Rare sighting: Sumatran tiger, clouded leopard captured on camera, offer hope of survival

There are hardly 400 of them left in the world and in a rare visual treat, a Sumatran tiger has been captured on a camera-trap study.
The Sumatran tiger (Panthera tigris sumatrae) (Photo: Max Allen/IANS)
The Sumatran tiger (Panthera tigris sumatrae) (Photo: Max Allen/IANS)

New York, Feb 25 (IANS): There are hardly 400 of them left in the world and in a rare visual treat, a Sumatran tiger has been captured on a camera-trap study, giving hope that the critically endangered species (Panthera tigris sumatrae) is still out there.

Scientists deployed motion-sensitive camera traps across a 50-square-mile swath of Bukit Barisan Selatan National Park in southern Sumatra and, over the course of eight years, recorded the haunts and habits of dozens of species, including the Sumatran tiger and other rare and endangered wildlife like clouded leopards.

The cameras captured a total of 39 animal species, including critically endangered Sumatran tigers, Sumatran elephants and Sunda pangolins, as well as carnivores including Asian golden cats, marbled cats, Sunda clouded leopards, Malayan sun bears and masked palm civets.

The Sumatran tiger is in extreme danger of extinction, with fewer than 400 of them left in the world today.

This is a stark contrast to its number in the 1970s when there was an estimated 1,000 Sumatran Tigers in the wild.

"Camera traps are a good way to document a community of terrestrial animals," said Max Allen, a wildlife ecologist at the Illinois Natural History Survey (INHS) who led the research.

The INHS is a division of the Prairie Research Institute at the University of Illinois at Urbana-Champaign.

The frequency and time of sightings revealed that the tigers were most active during the day, with the majority of sightings in midday.

For example, camera sightings of Sumatran clouded leopards - which are not strictly nocturnal - dropped off precipitously in the hours before noon and picked up a bit in the late evening, when tigers were rarely seen.

"Sumatran tigers and Sunda clouded leopards compete for larger prey, and tigers are likely to attack them on sight," Allen said in a paper reported in the journal Animal Biodiversity and Conservation.

The behaviour of smaller cats, however, suggests that they do not fear or actively avoid tigers.

"The daytime activity of the marbled cat, for example, actually overlaps highly with that of the tigers," Allen added.

It's likely the marbled cats are small enough to be eating prey - like rodents - that are of no consequence to tigers.

Surveys from previous studies captured eight species that the camera traps missed, however.

These include the critically endangered Sumatran rhinoceros, the endangered dark-handed gibbon and the endangered hairy-nosed otter.

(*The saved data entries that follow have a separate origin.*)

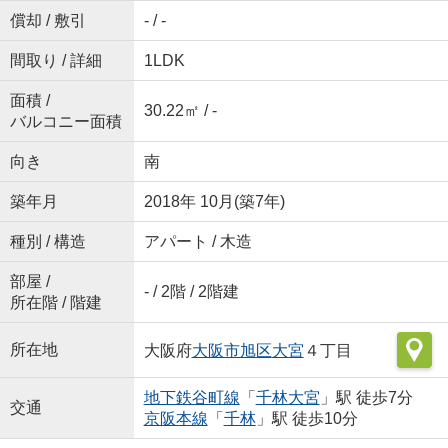
償却 / 敷引
- / -
間取り / 詳細
1LDK
面積 /
30.22㎡ / -
バルコニー面積
向き
南
築年月
2018年 10月(築7年)
種別 / 構造
アパート / 木造
部屋 /
- / 2階 / 2階建
所在階 / 階建
所在地
大阪府
大阪市旭区
大宮
４丁目
地下鉄谷町線
「
千林大宮
」駅 徒歩7分
交通
京阪本線
「
千林
」駅 徒歩10分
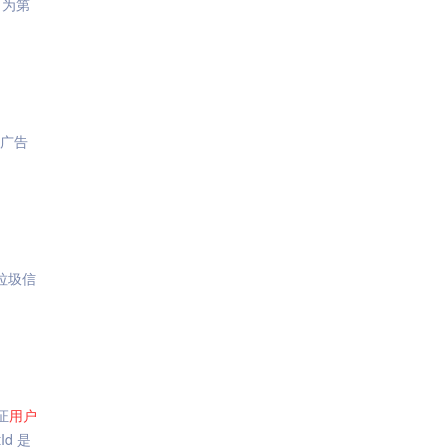
，为第
,广告
垃圾信
证
用户
Id 是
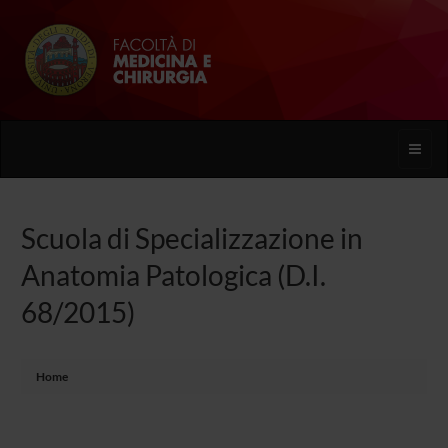
Toggle
naviga
Scuola di Specializzazione in
Anatomia Patologica (D.I.
68/2015)
Home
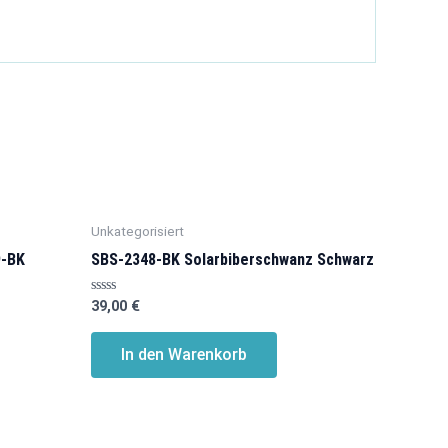
Unkategorisiert
9-BK
SBS-2348-BK Solarbiberschwanz Schwarz
Bewertet
39,00
€
mit
0
von
In den Warenkorb
5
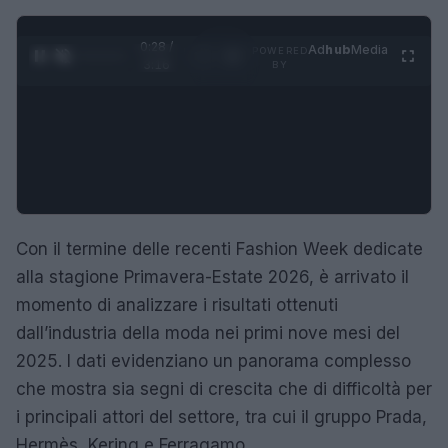
0:29 /
Ad
hub
Media
POWERED
1
/
4
3:16
BY
Con il termine delle recenti Fashion Week dedicate
alla stagione Primavera-Estate 2026, è arrivato il
momento di analizzare i risultati ottenuti
dall’industria della moda nei primi nove mesi del
2025. I dati evidenziano un panorama complesso
che mostra sia segni di crescita che di difficoltà per
i principali attori del settore, tra cui il gruppo Prada,
Hermès, Kering e Ferragamo.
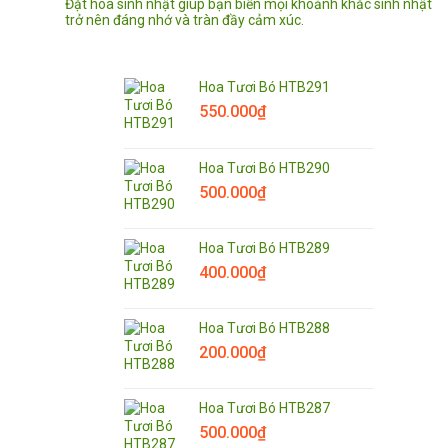
Đặt hoa sinh nhật giúp bạn biến mọi khoảnh khắc sinh nhật
trở nên đáng nhớ và tràn đầy cảm xúc.
Hoa Tươi Bó HTB291
550.000
₫
Hoa Tươi Bó HTB290
500.000
₫
Hoa Tươi Bó HTB289
400.000
₫
Hoa Tươi Bó HTB288
200.000
₫
Hoa Tươi Bó HTB287
500.000
₫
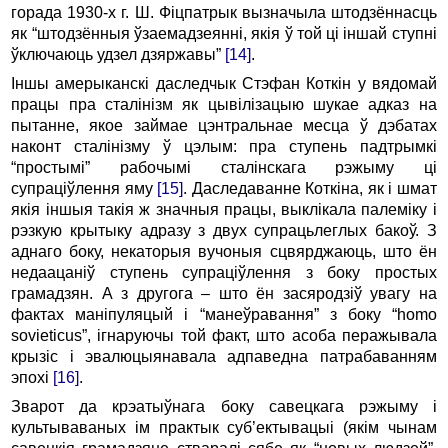
горада 1930-х г. Ш. Фіцпатрык вызначыла штодзённасць
як “штодзённыя ўзаемадзеянні, якія ў той ці іншай ступні
ўключаюць удзел дзяржавы”
[14]
.
Іншы амерыканскі даследчык Стэфан Коткін у вядомай
працы пра сталінізм як цывілізацыю шукае адказ на
пытанне, якое займае цэнтральнае месца ў дэбатах
наконт сталінізму ў цэлым: пра ступень падтрымкі
“простымі” рабочымі сталінскага рэжыму ці
супраціўлення яму
[15]
. Даследаванне Коткіна, як і шмат
якія іншыя такія ж значныя працы, выклікала палеміку і
рэзкую крытыку адразу з двух супрацьлеглых бакоў. З
аднаго боку, некаторыя вучоныя сцвярджаюць, што ён
недаацаніў ступень супраціўлення з боку простых
грамадзян. А з другога – што ён засяродзіў увагу на
фактах маніпуляцый і “манеўравання” з боку “homo
sovieticus”, ігнаруючы той факт, што асоба перажывала
крызіс і эвалюцыянавала адпаведна патрабаванням
эпохі
[16]
.
Зварот да крэатыўнага боку савецкага рэжыму і
культываваных ім практык суб’ектывацыі (якім чынам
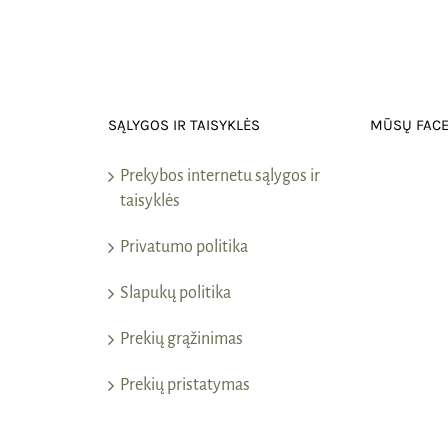
SĄLYGOS IR TAISYKLĖS
MŪSŲ FAC
Prekybos internetu sąlygos ir
taisyklės
Privatumo politika
Slapukų politika
Prekių grąžinimas
Prekių pristatymas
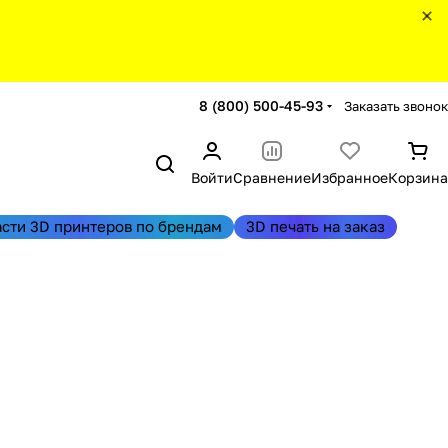
8 (800) 500-45-93
Заказать звонок
Войти
Сравнение
Избранное
Корзина
асти 3D принтеров по брендам
3D печать на заказ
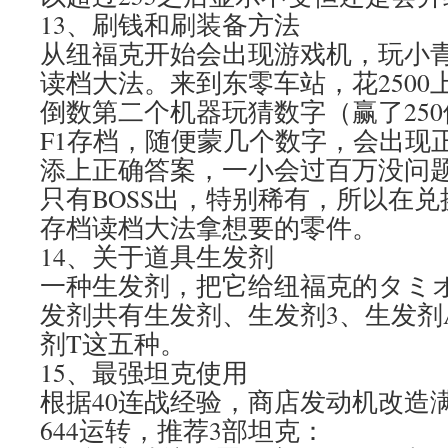
13、刷钱和刷装备方法
从纽福克开始会出现游戏机，玩小
读档大法。来到东零车站，花2500
倒数第二个机器玩猜数字（赢了25
F1存档，随便蒙几个数字，会出现
添上正确答案，一小会过百万没问
只有BOSS出，特别稀有，所以在兑
存档读档大法拿想要的零件。
14、关于道具生发剂
一种生发剂，把它给纽福克的タミ
发剂共有生发剂、生发剂3、生发剂
剂T这五种。
15、最强坦克使用
根据40连战经验，商店发动机改造满
644运转，推荐3部坦克：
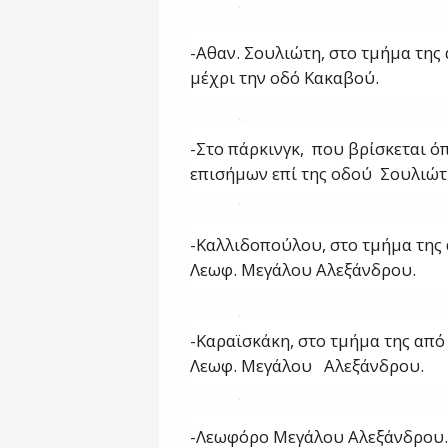
-Αθαν. Σουλιώτη, στο τμήμα της
μέχρι την οδό Κακαβού.
-Στο πάρκινγκ, που βρίσκεται ό
επισήμων επί της οδού Σουλιώτ
-Καλλιδοπούλου, στο τμήμα της
Λεωφ. Μεγάλου Αλεξάνδρου.
-Καραϊσκάκη, στο τμήμα της από
Λεωφ. Μεγάλου Αλεξάνδρου.
-Λεωφόρο Μεγάλου Αλεξάνδρου.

In an earlier camera-trap study of Sunda clouded leopards in Borneo, Allen and his colleagues discovered that the male clouded leopards would scent mark, scratching and urinating to establish their territory and to attract mates - something other researchers had never observed before.

"There are gaps in our knowledge that camera traps can fill. It would be difficult to document these behaviours and interactions by other means," said the researcher.